Segment Start: MATERIAL FOR THE TASK
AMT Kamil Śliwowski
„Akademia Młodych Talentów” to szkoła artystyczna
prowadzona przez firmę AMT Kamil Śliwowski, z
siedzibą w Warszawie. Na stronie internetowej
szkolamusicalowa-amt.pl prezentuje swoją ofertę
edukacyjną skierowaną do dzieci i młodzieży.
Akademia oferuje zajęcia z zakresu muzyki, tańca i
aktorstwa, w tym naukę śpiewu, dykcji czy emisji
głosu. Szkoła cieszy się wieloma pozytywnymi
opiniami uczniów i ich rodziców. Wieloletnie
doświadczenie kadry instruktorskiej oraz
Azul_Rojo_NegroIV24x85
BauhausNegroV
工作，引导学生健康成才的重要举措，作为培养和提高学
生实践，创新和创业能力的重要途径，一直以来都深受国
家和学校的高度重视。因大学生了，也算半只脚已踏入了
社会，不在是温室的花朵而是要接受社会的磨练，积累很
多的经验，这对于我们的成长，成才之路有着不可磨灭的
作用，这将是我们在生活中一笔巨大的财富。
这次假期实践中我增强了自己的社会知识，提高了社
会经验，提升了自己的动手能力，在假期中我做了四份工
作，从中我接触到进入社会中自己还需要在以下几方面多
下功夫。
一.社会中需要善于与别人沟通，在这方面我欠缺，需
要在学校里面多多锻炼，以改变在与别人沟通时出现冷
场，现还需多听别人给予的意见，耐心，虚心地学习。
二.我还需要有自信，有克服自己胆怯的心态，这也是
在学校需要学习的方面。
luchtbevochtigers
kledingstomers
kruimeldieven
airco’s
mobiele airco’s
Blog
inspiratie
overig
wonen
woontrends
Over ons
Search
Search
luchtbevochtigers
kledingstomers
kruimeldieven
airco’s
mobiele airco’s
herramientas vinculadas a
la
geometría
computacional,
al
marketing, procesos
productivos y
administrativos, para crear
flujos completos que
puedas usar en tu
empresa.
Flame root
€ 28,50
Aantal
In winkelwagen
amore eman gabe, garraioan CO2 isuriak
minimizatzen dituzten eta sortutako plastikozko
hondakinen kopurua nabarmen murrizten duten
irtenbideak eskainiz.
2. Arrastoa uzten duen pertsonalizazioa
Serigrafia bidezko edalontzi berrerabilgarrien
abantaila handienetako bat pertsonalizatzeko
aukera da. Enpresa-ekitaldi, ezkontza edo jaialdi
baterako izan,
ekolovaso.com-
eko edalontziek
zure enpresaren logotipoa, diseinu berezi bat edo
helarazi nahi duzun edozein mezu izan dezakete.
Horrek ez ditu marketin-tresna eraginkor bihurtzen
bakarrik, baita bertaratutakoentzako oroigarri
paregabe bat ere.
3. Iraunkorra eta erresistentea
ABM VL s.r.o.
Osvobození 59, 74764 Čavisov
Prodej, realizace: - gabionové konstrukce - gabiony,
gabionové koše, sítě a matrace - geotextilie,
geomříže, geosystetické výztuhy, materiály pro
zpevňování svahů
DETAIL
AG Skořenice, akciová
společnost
Segment End: MATERIAL FOR THE TASK
Copy out every line of the items above, character for character, in the original order.

▶ **TASK SOLUTION**
AMT Kamil Śliwowski
„Akademia Młodych Talentów” to szkoła artystyczna
prowadzona przez firmę AMT Kamil Śliwowski, z
siedzibą w Warszawie. Na stronie internetowej
szkolamusicalowa-amt.pl prezentuje swoją ofertę
edukacyjną skierowaną do dzieci i młodzieży.
Akademia oferuje zajęcia z zakresu muzyki, tańca i
aktorstwa, w tym naukę śpiewu, dykcji czy emisji
głosu. Szkoła cieszy się wieloma pozytywnymi
opiniami uczniów i ich rodziców. Wieloletnie
doświadczenie kadry instruktorskiej oraz
Azul_Rojo_NegroIV24x85
BauhausNegroV
工作，引导学生健康成才的重要举措，作为培养和提高学
生实践，创新和创业能力的重要途径，一直以来都深受国
家和学校的高度重视。因大学生了，也算半只脚已踏入了
社会，不在是温室的花朵而是要接受社会的磨练，积累很
多的经验，这对于我们的成长，成才之路有着不可磨灭的
作用，这将是我们在生活中一笔巨大的财富。
这次假期实践中我增强了自己的社会知识，提高了社
会经验，提升了自己的动手能力，在假期中我做了四份工
作，从中我接触到进入社会中自己还需要在以下几方面多
下功夫。
一.社会中需要善于与别人沟通，在这方面我欠缺，需
要在学校里面多多锻炼，以改变在与别人沟通时出现冷
场，现还需多听别人给予的意见，耐心，虚心地学习。
二.我还需要有自信，有克服自己胆怯的心态，这也是
在学校需要学习的方面。
luchtbevochtigers
kledingstomers
kruimeldieven
airco’s
mobiele airco’s
Blog
inspiratie
overig
wonen
woontrends
Over ons
Search
Search
luchtbevochtigers
kledingstomers
kruimeldieven
airco’s
mobiele airco’s
herramientas vinculadas a
la
geometría
computacional,
al
marketing, procesos
productivos y
administrativos, para crear
flujos completos que
puedas usar en tu
empresa.
Flame root
€ 28,50
Aantal
In winkelwagen
amore eman gabe, garraioan CO2 isuriak
minimizatzen dituzten eta sortutako plastikozko
hondakinen kopurua nabarmen murrizten duten
irtenbideak eskainiz.
2. Arrastoa uzten duen pertsonalizazioa
Serigrafia bidezko edalontzi berrerabilgarrien
abantaila handienetako bat pertsonalizatzeko
aukera da. Enpresa-ekitaldi, ezkontza edo jaialdi
baterako izan,
ekolovaso.com-
eko edalontziek
zure enpresaren logotipoa, diseinu berezi bat edo
helarazi nahi duzun edozein mezu izan dezakete.
Horrek ez ditu marketin-tresna eraginkor bihurtzen
bakarrik, baita bertaratutakoentzako oroigarri
paregabe bat ere.
3. Iraunkorra eta erresistentea
ABM VL s.r.o.
Osvobození 59, 74764 Čavisov
Prodej, realizace: - gabionové konstrukce - gabiony,
gabionové koše, sítě a matrace - geotextilie,
geomříže, geosystetické výztuhy, materiály pro
zpevňování svahů
DETAIL
AG Skořenice, akciová
společnost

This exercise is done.